I swallow. “Laundry. I opened the wrong door.”
He sets the wood down slowly, as though any sudden motion might tip the entire moment into something dangerous.
“That door stays closed,” he says. No explanation. No softness.
Just a border drawn firmly in the floorboards.
Heat rises in my chest—equal parts frustration and curiosity. “It’s a fuse panel, right? I’ve just never seen one that looks like NASA built it.”
He wipes melted snow from his sleeve, gaze hardening by degrees. “It works. That’s all that matters.”
“That’s not all that matters,” I say. “Most people don’t have that level of tech wired into their cabins. Especially not…handymen.”
Something in his posture shifts—as subtle as a breath, as sharp as a blade.
“Ava,” he warns.
“What?” I push, heart thumping. “You keep insisting you’re just a quiet guy who wants to be left alone. But everything about you screams the opposite.”
“I didn’t ask you to analyze me,” he says, voice dropping lower.
“And I didn’t ask to share a roof with a stranger who has a bunker system hidden behind a mop closet.”
His jaw ticks, a flare of something dark flickering in his eyes. Not anger. Not quite. More like fear dressed up as irritation.
“You don’t need to worry about the security system,” he says tightly. “It keeps people out.”
“People?” I repeat. “Or someone specific?”
His gaze snaps to mine—sharp, guarded, unreadable.
I take a step closer before I can stop myself. “Just be honest with me. Are you in some kind of trouble?”
He looks away too fast. “No.”
He’s lying. It’s obvious. It’s blunt. It hits me like a cold gust straight to the ribs.
“Then why all of this?” My voice softens despite the frustration threading through it. “Why the cameras? Why the tech? Why hide your name from the internet?”
He doesn’t move. Doesn’t blink. His stillness is unnerving—like a man calcifying to avoid cracking.
“That’s enough,” he murmurs, tone cutting off the conversation like a locked door. “Drop it.”
“You can’t expect me not to ask questions.”
“And you can’t expect me to answer them.”

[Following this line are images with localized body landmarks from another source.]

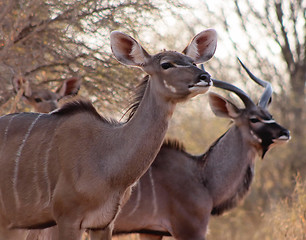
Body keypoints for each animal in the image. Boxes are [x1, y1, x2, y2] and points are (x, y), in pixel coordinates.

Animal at [109, 59, 290, 239]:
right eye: (254, 119)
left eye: (270, 116)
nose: (285, 133)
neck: (202, 177)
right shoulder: (190, 228)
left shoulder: (150, 231)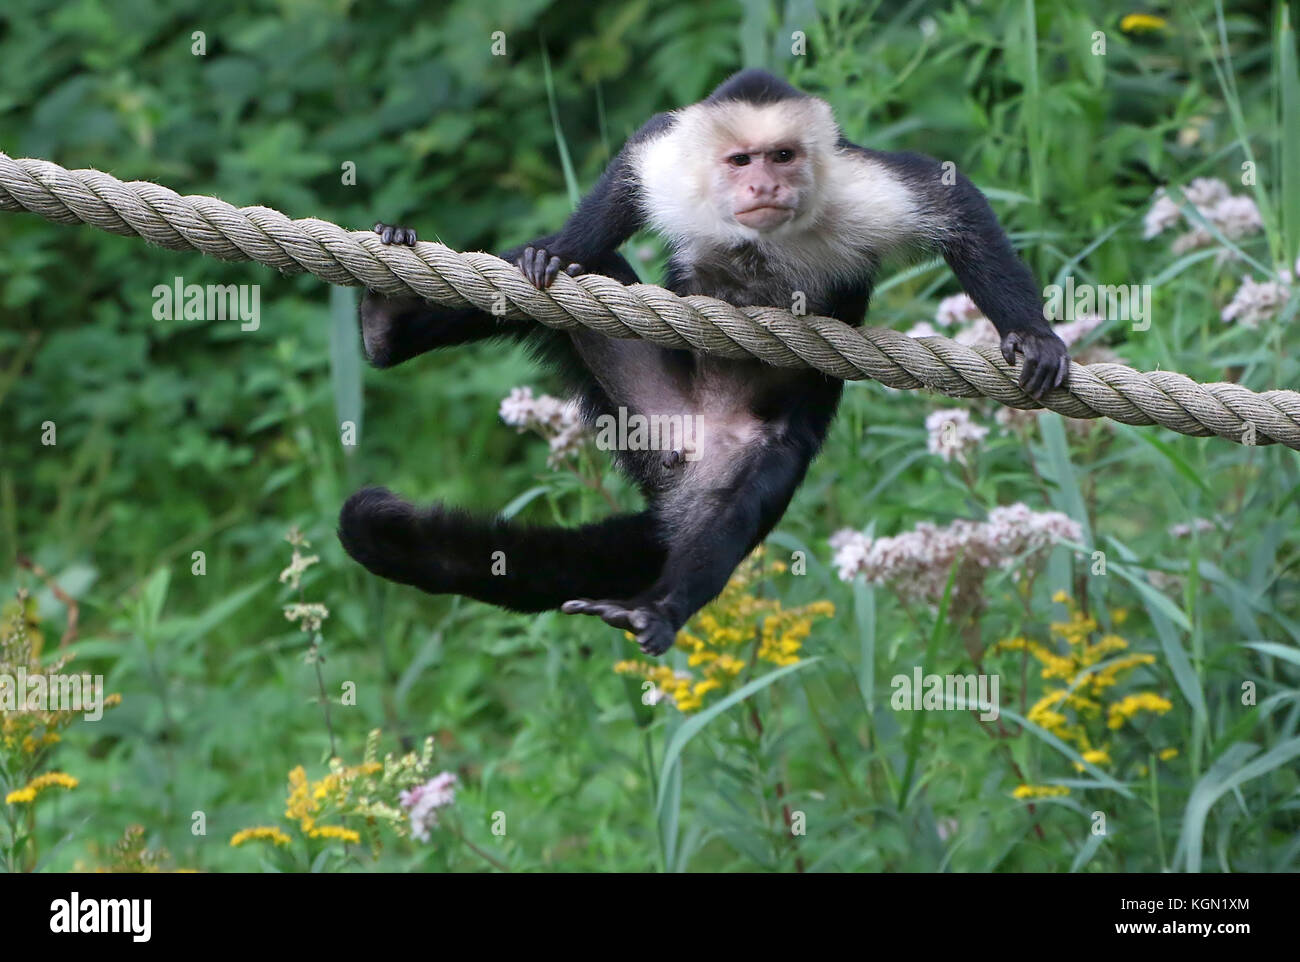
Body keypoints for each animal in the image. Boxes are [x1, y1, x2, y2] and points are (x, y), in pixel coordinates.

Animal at [340, 67, 1071, 652]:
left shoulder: (858, 189)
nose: (765, 184)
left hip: (724, 449)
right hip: (640, 409)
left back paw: (661, 609)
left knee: (741, 499)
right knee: (585, 278)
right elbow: (626, 177)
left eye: (783, 155)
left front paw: (1033, 335)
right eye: (741, 159)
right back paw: (387, 325)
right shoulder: (674, 170)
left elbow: (952, 200)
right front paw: (555, 251)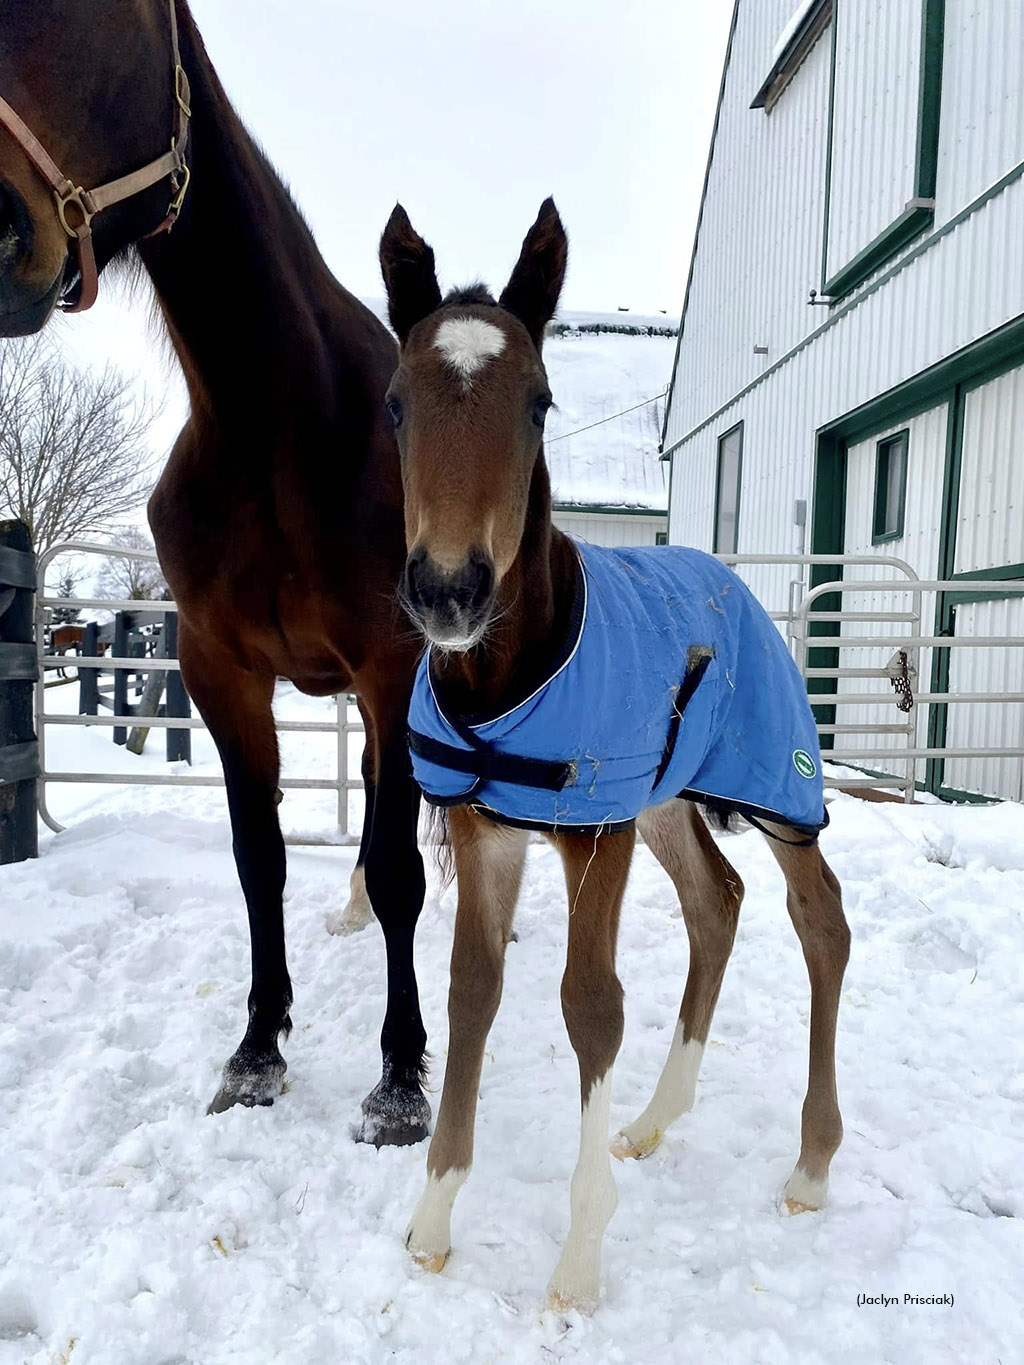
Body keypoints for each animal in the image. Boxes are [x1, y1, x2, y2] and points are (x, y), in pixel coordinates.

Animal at [0, 0, 431, 1141]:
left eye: (112, 16)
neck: (279, 425)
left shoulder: (391, 666)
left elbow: (405, 866)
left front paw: (401, 1078)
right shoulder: (218, 671)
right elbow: (260, 860)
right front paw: (255, 1051)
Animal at [382, 195, 851, 1310]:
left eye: (538, 404)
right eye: (395, 404)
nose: (449, 591)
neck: (501, 677)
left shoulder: (592, 829)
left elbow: (590, 1006)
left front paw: (579, 1260)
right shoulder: (485, 826)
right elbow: (472, 988)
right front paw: (434, 1217)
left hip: (773, 789)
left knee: (819, 918)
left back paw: (811, 1163)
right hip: (666, 801)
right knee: (717, 901)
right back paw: (650, 1119)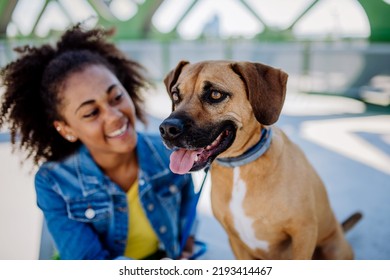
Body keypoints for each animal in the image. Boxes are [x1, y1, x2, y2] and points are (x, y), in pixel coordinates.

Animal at [159, 60, 362, 260]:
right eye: (175, 95)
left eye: (215, 94)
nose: (167, 129)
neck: (238, 167)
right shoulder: (236, 242)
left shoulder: (304, 233)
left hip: (332, 248)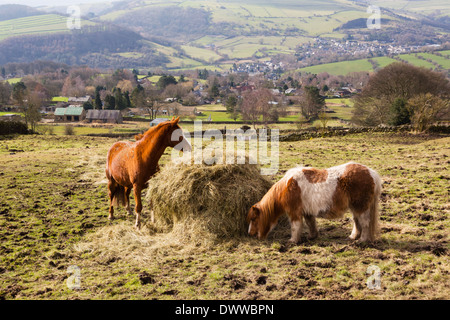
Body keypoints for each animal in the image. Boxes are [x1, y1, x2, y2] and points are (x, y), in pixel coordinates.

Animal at [248, 162, 382, 242]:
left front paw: (293, 241)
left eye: (254, 219)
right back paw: (353, 237)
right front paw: (312, 236)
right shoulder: (307, 212)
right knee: (357, 222)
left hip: (361, 207)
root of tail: (371, 173)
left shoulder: (294, 212)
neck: (287, 187)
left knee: (365, 223)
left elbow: (295, 227)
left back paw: (362, 241)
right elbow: (310, 223)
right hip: (355, 207)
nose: (250, 233)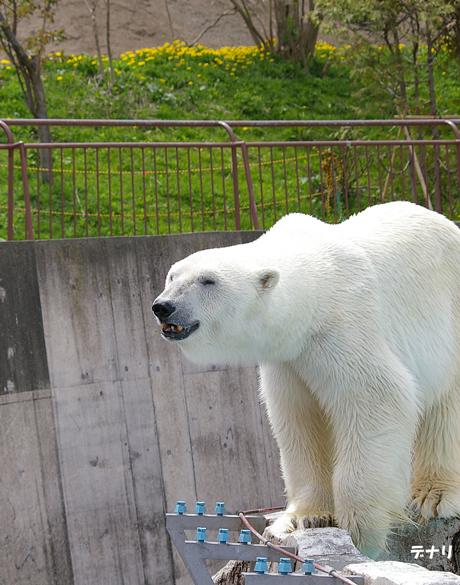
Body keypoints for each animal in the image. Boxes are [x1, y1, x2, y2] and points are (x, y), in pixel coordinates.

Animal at [153, 201, 460, 556]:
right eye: (172, 276)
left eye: (208, 281)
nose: (163, 306)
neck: (315, 287)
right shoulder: (289, 358)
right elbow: (299, 419)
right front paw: (307, 517)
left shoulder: (344, 330)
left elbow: (377, 400)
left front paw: (361, 533)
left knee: (446, 406)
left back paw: (432, 496)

The space between us tightens—charged, strained, full of unsaid things. My heart beats too hard, too loud. Something deep inside me stings—not because he’s dangerous, but because he’s wounded and fighting tooth and nail to stay that way.
“Fine,” I say quietly. “If you don’t want to trust me, that’s your choice.”
He flinches almost imperceptibly, as if the word trust hit something raw. But he turns away. Walks past me. Doesn’t look back.
The air he leaves behind feels colder than the storm outside.
I stand there, hand still on the closet knob, pulse thudding, mind spinning a dozen different theories that refuse to settle.
There is something in this cabin he is hiding. Something real. Something heavy.
And no matter how tightly he clamps his jaw or how carefully he closes that closet door…
I can feel the truth pressing against the walls like a storm waiting to break.